Pukul Sembilan tepat (18/01) kami berada di halaman rumah seorang sastrawan besar Indonesia, Ahmad Tohari. Kulit kami disapa oleh angin. Pohon-pohon tinggi dan rimbun. “Selamat datang di rumah seniman,” begitu sambut beliau.
Kami diterima di serambi rumah. Di meja selain terdapat gelas berisi teh hangat juga pisang rebus. Saya, Pak Naka, dan Pak Rifai diutus untuk menyerahkan undangan kepada beliau. 22 Februari nanti beliau diagendakan akan berorasi di Universitas PGRI Semarang dalam rangka peringatan Bahasa Ibu Internasional yang diselenggarakan oleh Fakultas Bahasa dan Seni (FPBS).

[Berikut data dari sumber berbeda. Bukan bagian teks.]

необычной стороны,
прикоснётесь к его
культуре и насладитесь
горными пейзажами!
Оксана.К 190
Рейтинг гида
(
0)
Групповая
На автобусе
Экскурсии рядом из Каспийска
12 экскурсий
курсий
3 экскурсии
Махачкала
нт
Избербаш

Tentang Bahasa Ibu, beliau menyampaikan bahwa komunikasi antara anak dan ibunya dan juga orang tuanya itu tidak melalui suara tetapi melalui getaran, melalui genyut darah, keringat, dan perasaan. “Saat anak dalam kandungan alat pendengarannya belum berfungsi. Ibu menyampaikan kasih sayang dengan perasaannya. Maka saat hamil seorang ibu dan juga bapak tidak boleh marah, tidak boleh membentak-bentak. Di Jawa, seorang yang istrinya sedang hamil tidak diperkenankan untuk membunuh binatang dan pantangan-pantangan yang lain.

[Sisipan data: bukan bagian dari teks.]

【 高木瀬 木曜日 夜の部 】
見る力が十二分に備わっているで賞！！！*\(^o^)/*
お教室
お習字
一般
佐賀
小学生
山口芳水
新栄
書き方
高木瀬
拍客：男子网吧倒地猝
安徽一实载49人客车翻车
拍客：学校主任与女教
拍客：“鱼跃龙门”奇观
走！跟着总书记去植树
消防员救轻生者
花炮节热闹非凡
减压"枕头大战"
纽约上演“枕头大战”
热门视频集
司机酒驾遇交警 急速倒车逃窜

Bahasa ibu adalah bahasa rasa maka sangat detail sekali. Maka tidak heran untuk menyebut ‘membawa’ saja menggunakan banyak sekali bahasa seperti nyangking, mbopong, nyunggi, manggul, dan lain-lain. Sedangkan bahasa Indonesia adalah bahasa teknis, karena bahasa teknis maka harus praktis, ringkas. Tapi menurut penulis novel Ronggeng Dukuh Paruk ini kepraktisan Bahasa Indonesia terancam oleh bahasa Inggris karena bahasa inggris lebih ringkas.
Pak Tohari mengajak untuk menggunakan bahasa sesuai dengan tempatnya. Dia bercerita tentang sesama penulis Indonesia yang fasih berbahasa Inggris berbicara di forum internasional di Bandung. Penulis itu namanya Seno Gumira Ajidarma. Seno bilang kepada hadirin, “Karena saya sekarang sedang di Indonesia maka saya menggunakan Bahasa Indonesia.”
Penulis buku Bekisar Merah dan Mata Yang Enak Dipandang ini gelisah karena banyak anak-anak yang tidak lagi bisa berbahsa Jawa. Sekolah, dan institusi pemerintah latah, genit, dan tidak percaya diri. Banyak istilah-istilah asing bertaburan di sekeling kita. Di gunung-gunung banyak tulisan jalur evakuasi, apa ada orang gunung tahu istilah evakuasi. “Utamakan menggunakan Bahasa Indonesia dulu, baru kalau tidak ada menggunakan bahasa asing.” Sambung beliau.
Beliau juga mengkritik Bahasa Indonesia yang tidak konsisten dan mudah berubah. Misalnya untuk kata siswa, berubah jadi murid, anak didik, peserta didik. Sedangkan bahasa Inggis pkonsisten.
Ahmad Tohari fasih berbahasa Inggris, dalam obrolan bersama kami, ia memperlihatkan kelancaran berbahasa Inggris tetapi dia kaget juga saat cucunya pamit, “Mbah pamit try out dulu ya?” Cerita lain adalah saat ia mengantar cucunya sekolah, di gerbang sekolah terdapat tulisan bahasa Inggris, “full day school”. Ahmad Tohari masuk ke ruang kepala sekolah, ia ajak kepala sekolah itu berbicara bahasa Inggris. Ternyata kepala sekolah tidak pengguna Bahasa Inggris.
Ahmad Tohari adalah seseorang yang sangat mencintai bahasa, ia mampu berbahasa Inggris, tetapi ia memiliki kedaulatan, kepercayaan diri buktinya menulis novel dan cerpen menggunakan Bahasa Indonesia, ia juga mencintai bahasa daerah. Ia baru saja menyelesaikan kamus Banyumas dan terjemahan Alquran dalam bahasa Banyumas.
Saat ditanya “Sekarang banyak lagu menggunakan bahasa campuran antara Indonesia dan Jawa, bagaimana?” Menurut beliau tidak masalah, itu untuk sarana masuk mempelajari bahasa daerah. (Muhajir Arrosyid).